Cinsel Sağlık ve Mutluluğu Desteklemek: Cinsel terapi, bireylerin cinsel sağlıklarını ve mutluluklarını artırmak için kullanılabilir. Bu, cinsel tatmini artırmak, stresi azaltmak, özgüveni güçlendirmek ve sağlıklı cinsel ilişkileri teşvik etmek gibi hedefler içerir. Bu hedefler, bireylerin veya çiftlerin cinsel terapi sürecinden fayda sağlamalarını ve daha tatmin edici cinsel yaşamlar sürmelerini amaçlar. Cinsel terapistler, kişiselleştirilmiş bir yaklaşım kullanarak bireylerin ihtiyaçlarına ve hedeflerine yönelik terapi planları oluştururlar.
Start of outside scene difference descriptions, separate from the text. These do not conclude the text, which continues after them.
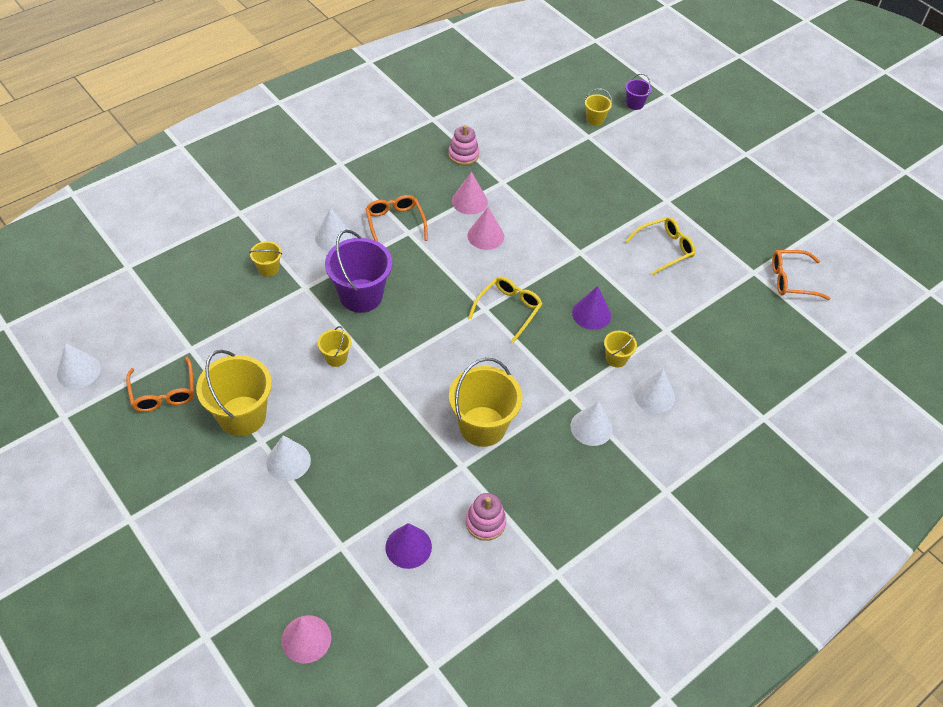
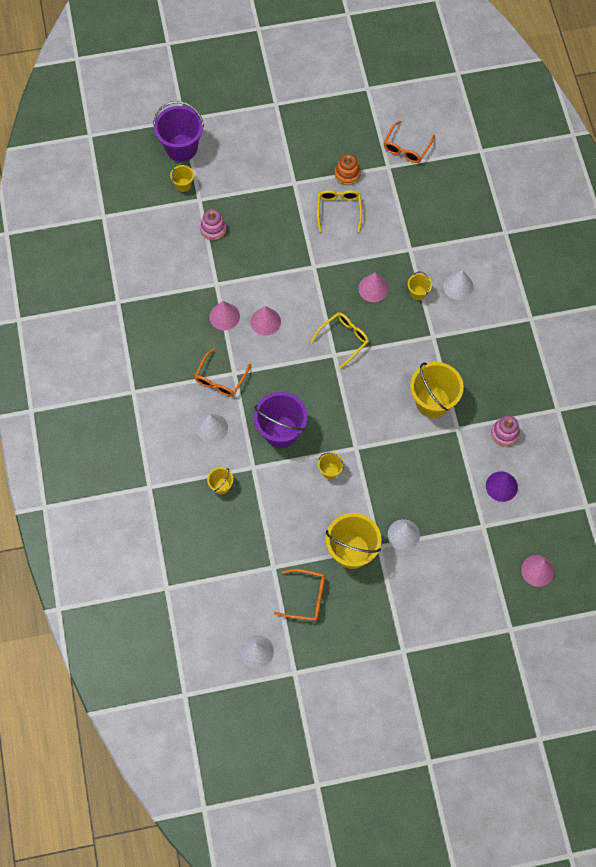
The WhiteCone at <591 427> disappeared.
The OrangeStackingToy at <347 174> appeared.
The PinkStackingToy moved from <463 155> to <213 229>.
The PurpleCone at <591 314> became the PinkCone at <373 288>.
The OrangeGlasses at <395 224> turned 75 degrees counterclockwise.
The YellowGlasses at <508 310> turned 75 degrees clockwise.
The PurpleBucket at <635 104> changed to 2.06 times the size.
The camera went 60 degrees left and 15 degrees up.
Cinsel işlev bozuklukları, cinsel ilişki sırasında veya cinsel etkinliklerde yaşanan tekrarlayan ve sıkıntı verici sorunlardır. Bunlar, cinsel istek eksikliği, erken boşalma, ereksiyon bozukluğu, vajinismus, disparoni, anorgazmi ve anejakülasyondur.
Erken boşalma; temel olarak erkek ve partnerinin istediği zamandan önce boşalma durumu olarak tanımlanır. Temel nedeni bireyin cinsel uyarılmayı yönetememesidir. Genel olarak ön sevişme ve vajinaya giriş veya girişten hemen sonra boşalma görülür.
Sertleşme bozukluğu; penis vajinaya girecek sertliğe ulaşamaz. Sertleşme olsa da sertliğini cinsel ilişkinin başından sonuna kadar muhafaza edemez. Cinselliğin başlangıcından itibaren karşılaşılacağı gibi sonradan da görülebilir.
Vajinismus; perine kaslarının bilinçdışı ve refleksif kasılmasına bağlı olarak vajinaya girişe izin vermeme durumudur. Kadın vajinaya girişi tehlike olarak algılar ve buna bağlı olarak korkar. Bu sürece fizyolojik tepkiler eşlik eder. Kadın kendini koruma pozisyonuna alır ve vajinaya girişe izin vermez.
Anorgazmi; kadın orgazm refleksini başlatacak düzeye kadar cinsel uyarılmayı taşıyamaz. Temel olarak cinsel bilgi eksikliği, vajinusmus, disparoni, istek eksikliği gibi cinsel bozukluklar, cinsel kimlik, benlik imajı, vücut algısı, partneri uyarıcı olarak kodlayamama, cinsel düşünce ve fantezilerin zayıf olması vb. durumlara bağlı olarak görülür.
Anejakülasyon veya boşalamama; erkeğin boşalma refleksini başlatacak yeterli uyarılma seviyesine ulaşamamasından kaynaklanır. Az uyarılma veya aşırı uyarılma başlıca anejakülasyon nedenleridir. Kişi cinsel ve fizyolojik uyarılma seviyesini yukarı doğru çekecek cinsel davranışı ortaya koyamaz.
Cinsel istek eksikliği; kadın veya erkek genel olarak cinselliğe karşı ilgi duymaz. Cinsel istekte azalma, cinsel düşünce ve fantezilerin, cinsel birleşme ve orgazma ulaşma sıklığının azlığı ya da yokluğu, cinsel bir etkinliği başlatma, katılma ya da yanıt verebilme motivasyonunun yetersizliği olarak tanımlanabilir.
Disparoni veya ağrılı cinsel birleşme; bazı cinsel aktiviteleri ve vajinaya girişi zorlaştıran veya imkânsız kılan ağrı olarak tanımlanır. Vajina girişinde, orta bölgede, derin bölgede, orgazm sırasında ağrı hissedilebilir. Kadın ağrıya karşı kendini koruma (kendini kasma), ağrıyı öngörme/bekleme ve ağrıdan kaçınma tepkileri ortaya koyar.